Personal information
- Born: 20 October 1990 (age 34)

Sport
- Sport: Rowing

= Meaghan Volker =

Australian rower (born 1990)

Meaghan Volker (born 20 October 1990) is an Australian rower. She competed in the women's eight event at the 2016 Summer Olympics.

==Club and state rowing==
Volker participated in Little Athletics and was a Tasmanian state champion in high-jump before she was a teenager. She was educated at the Friends' School, Hobart where her father Peter was a rowing coach and she took up the sport at age fourteen. Her senior club rowing was from the Buckingham Rowing Club in Tasmania from where she was identified in a Tasmanian Institute of Sport's talent identification program.

In 2012 received an invitation to travel to US and to join the rowing program at UCLA. She was twice named an All American rower, 2nd Class in 2013 and 1st Class in 2014. Volker returned to Australia in 2015 and was selected in the Tasmanian state and the national women's eights. She received a scholarship to the AIS and studied in Civil Engineering.

Volker was selected to represent Tasmania in the 2015 senior women's eight contesting the Queen's Cup at the Interstate Regatta within the Australian Rowing Championships.

In 2017 Volker combined with Sarah Hawe to win the inaugural Sarah Tait Memorial Trophy for the national women's pair championship.

==International representative rowing==
Volker made her Australian representative debut in the 2015 representative season. She rowed in the senior women's eight at two World Rowing Cups in Europe and also competed in a coxless four at the WRC II. Then Volker rowed in the five seat of the eight at the 2015 World Rowing Championships in Aiguebelette. They finished in overall seventh place.

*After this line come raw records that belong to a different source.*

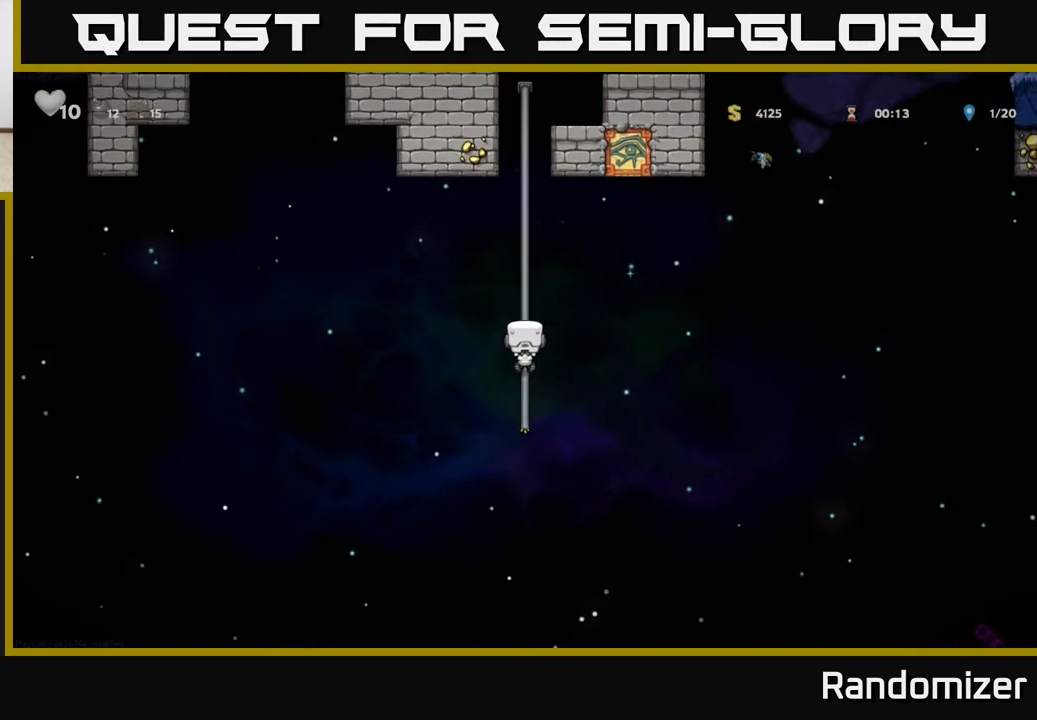
{"buttons": [], "left_stick": "up", "events": []}
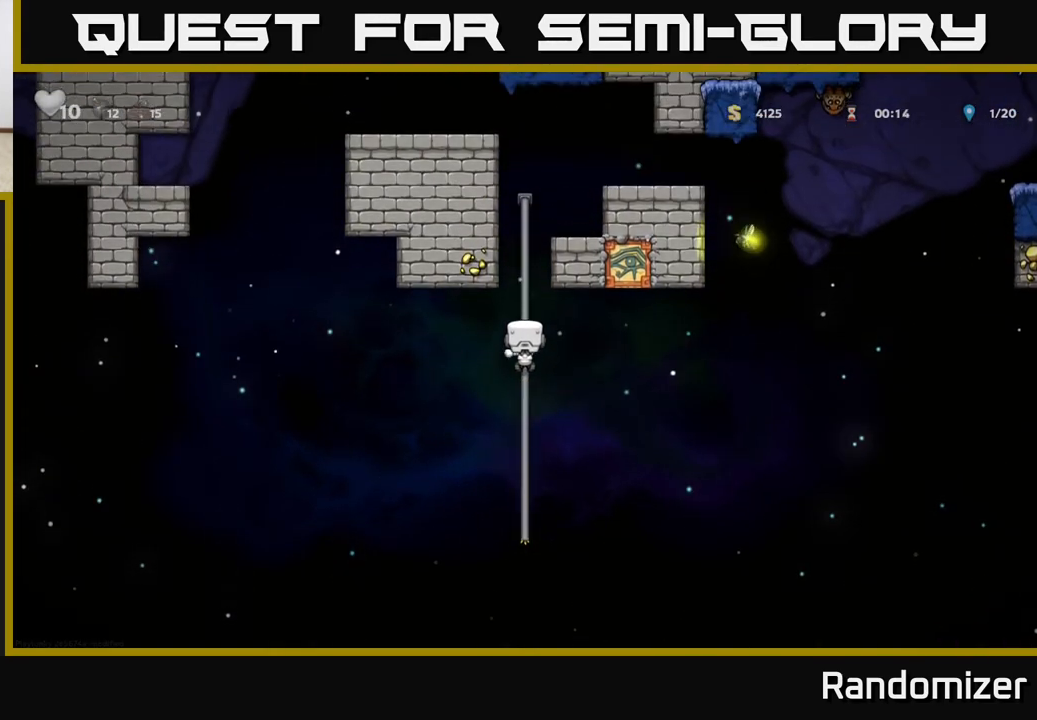
{"buttons": [], "left_stick": "up", "events": []}
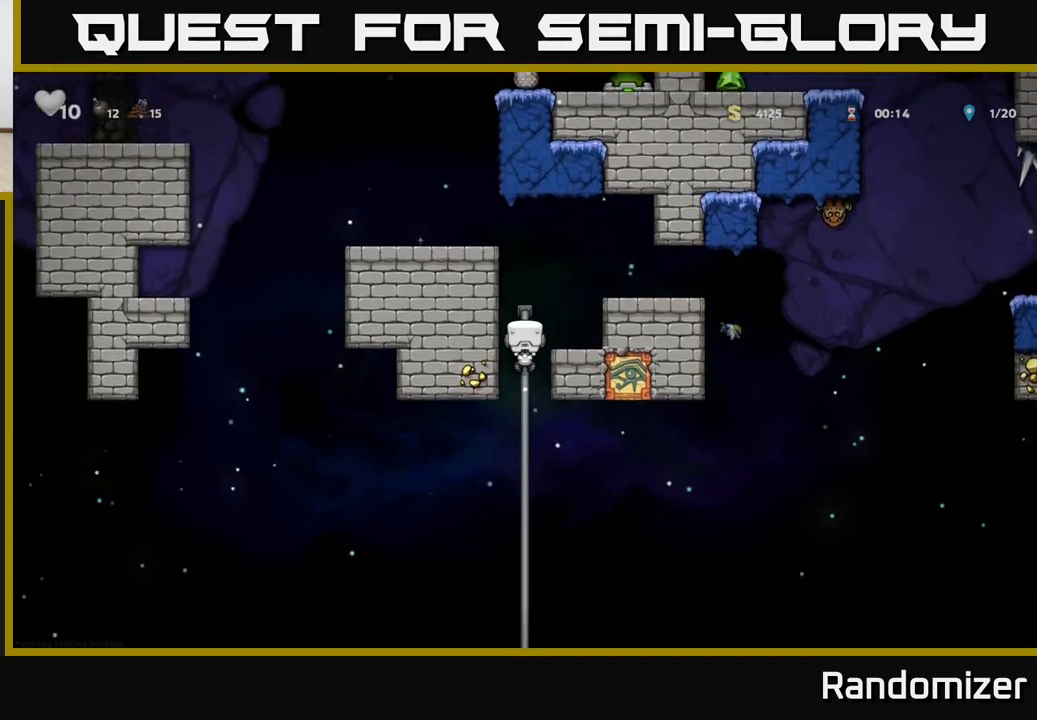
{"buttons": [], "left_stick": "center", "events": [[33, "A", "down"], [117, "left_stick", "right"], [167, "A", "up"], [283, "left_stick", "center"]]}
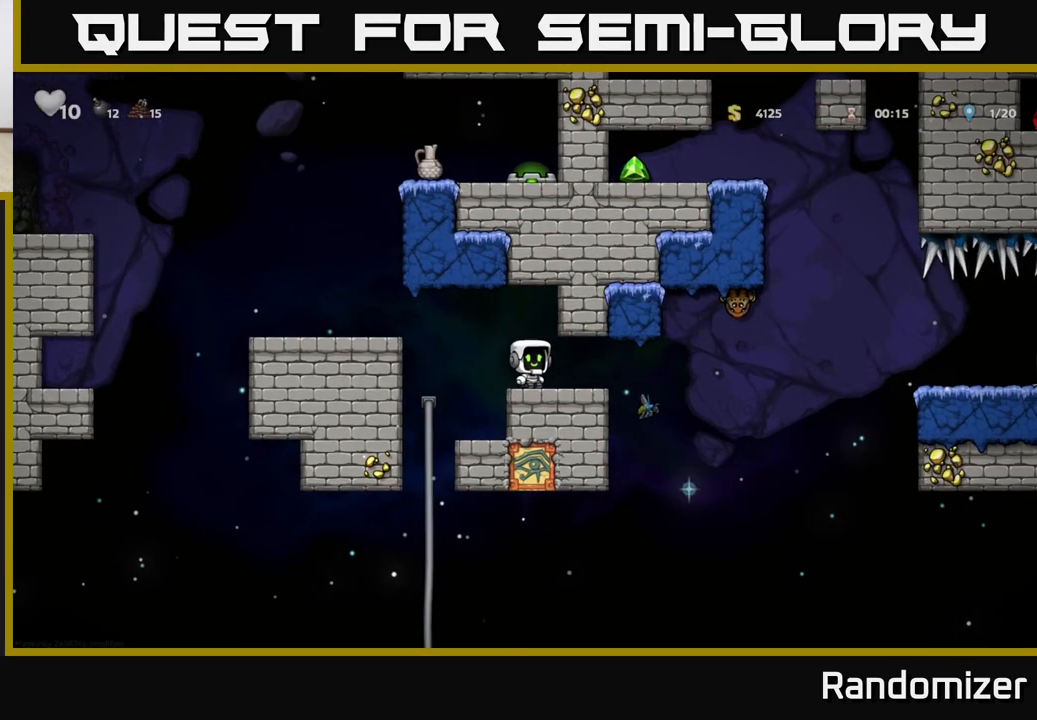
{"buttons": [], "left_stick": "left", "events": [[150, "left_stick", "left"], [283, "A", "down"], [467, "A", "up"]]}
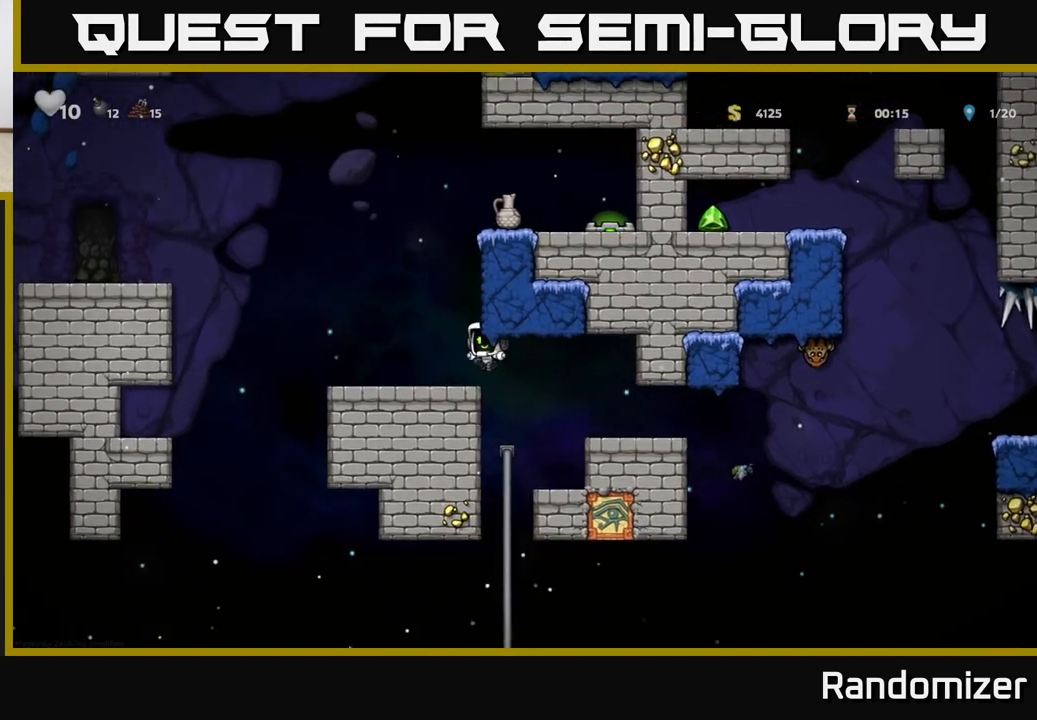
{"buttons": [], "left_stick": "center", "events": [[150, "left_stick", "center"], [183, "A", "down"], [483, "A", "up"]]}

Volker was a member of the Australian women's eight who initially missed qualification for the 2016 Rio Olympics but received a late call up following the Russian drug scandal. WADA had discovered Russian state sponsored drug testing violations and the IOC acted to protect clean athletes and set strict entry guidelines for Russian athletes resulting in most of their rowers and nearly all of their crews being withdrawn from the Olympic regatta. The crew had dispersed two months earlier after their failure to qualify but reconvened, travelled at the last minute to Rio and borrowed a shell. They finished last in their heat, last in the repechage and were eliminated.